**Task description**
Count the lines in the entries below that contain the string "type". Reply with the number alone.

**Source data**
........

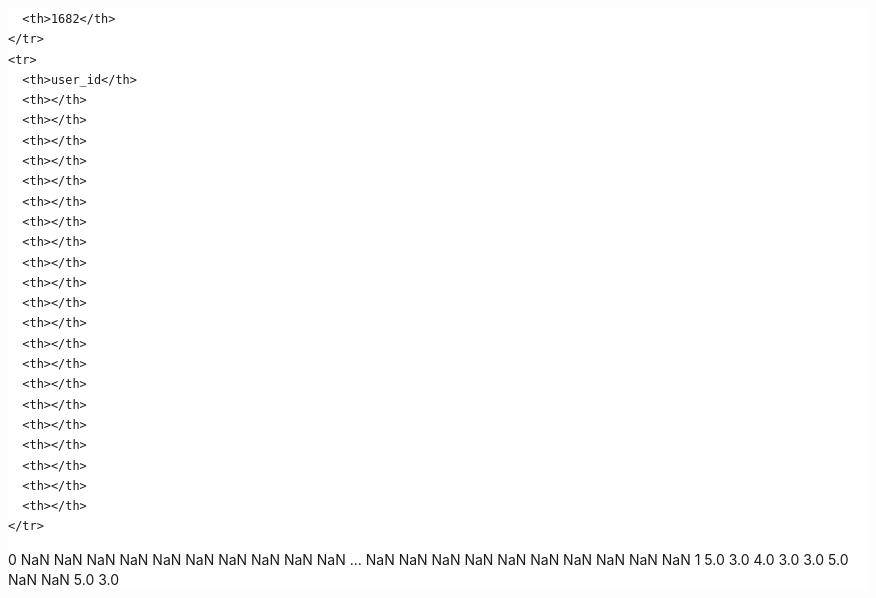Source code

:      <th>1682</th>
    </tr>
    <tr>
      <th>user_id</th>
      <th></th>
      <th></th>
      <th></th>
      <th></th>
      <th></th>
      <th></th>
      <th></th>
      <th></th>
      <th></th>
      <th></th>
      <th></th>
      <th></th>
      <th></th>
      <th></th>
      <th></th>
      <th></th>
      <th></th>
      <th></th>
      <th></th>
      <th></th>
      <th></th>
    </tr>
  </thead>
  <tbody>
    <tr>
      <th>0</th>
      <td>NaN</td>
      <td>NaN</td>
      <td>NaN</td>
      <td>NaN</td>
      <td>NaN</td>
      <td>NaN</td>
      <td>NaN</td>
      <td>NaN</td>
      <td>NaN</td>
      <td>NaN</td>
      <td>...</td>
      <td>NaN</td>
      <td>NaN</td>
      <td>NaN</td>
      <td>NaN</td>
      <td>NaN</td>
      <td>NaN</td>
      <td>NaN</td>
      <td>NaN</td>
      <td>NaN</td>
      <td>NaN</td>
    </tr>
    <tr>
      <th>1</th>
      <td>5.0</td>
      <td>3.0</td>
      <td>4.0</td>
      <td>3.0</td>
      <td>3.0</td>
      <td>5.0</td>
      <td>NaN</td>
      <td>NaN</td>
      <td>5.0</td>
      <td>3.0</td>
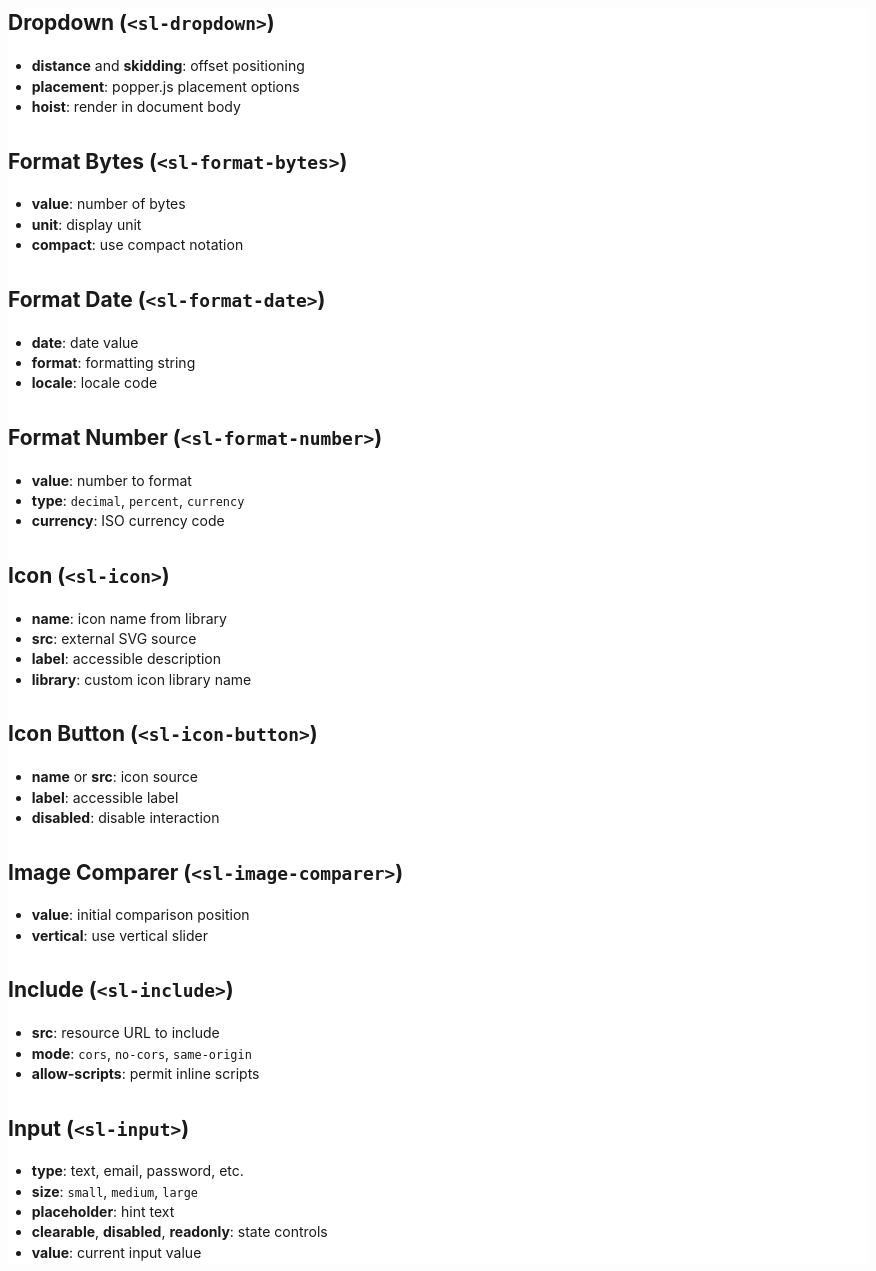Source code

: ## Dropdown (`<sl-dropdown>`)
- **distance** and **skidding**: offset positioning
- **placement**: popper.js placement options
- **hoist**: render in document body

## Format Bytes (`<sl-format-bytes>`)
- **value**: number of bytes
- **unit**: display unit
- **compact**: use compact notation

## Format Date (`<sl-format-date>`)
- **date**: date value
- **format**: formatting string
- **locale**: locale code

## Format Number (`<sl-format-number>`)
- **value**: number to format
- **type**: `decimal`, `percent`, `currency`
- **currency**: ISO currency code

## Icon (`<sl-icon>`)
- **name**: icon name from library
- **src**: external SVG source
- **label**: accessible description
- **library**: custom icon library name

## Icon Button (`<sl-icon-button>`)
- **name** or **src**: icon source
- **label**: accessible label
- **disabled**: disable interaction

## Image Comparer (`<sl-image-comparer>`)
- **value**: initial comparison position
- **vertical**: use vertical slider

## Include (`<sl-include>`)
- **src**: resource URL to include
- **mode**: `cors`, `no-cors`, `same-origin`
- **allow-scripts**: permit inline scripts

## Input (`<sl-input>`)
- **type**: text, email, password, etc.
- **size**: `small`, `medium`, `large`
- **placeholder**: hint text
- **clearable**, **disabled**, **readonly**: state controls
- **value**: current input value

........

**Exercise answer**
2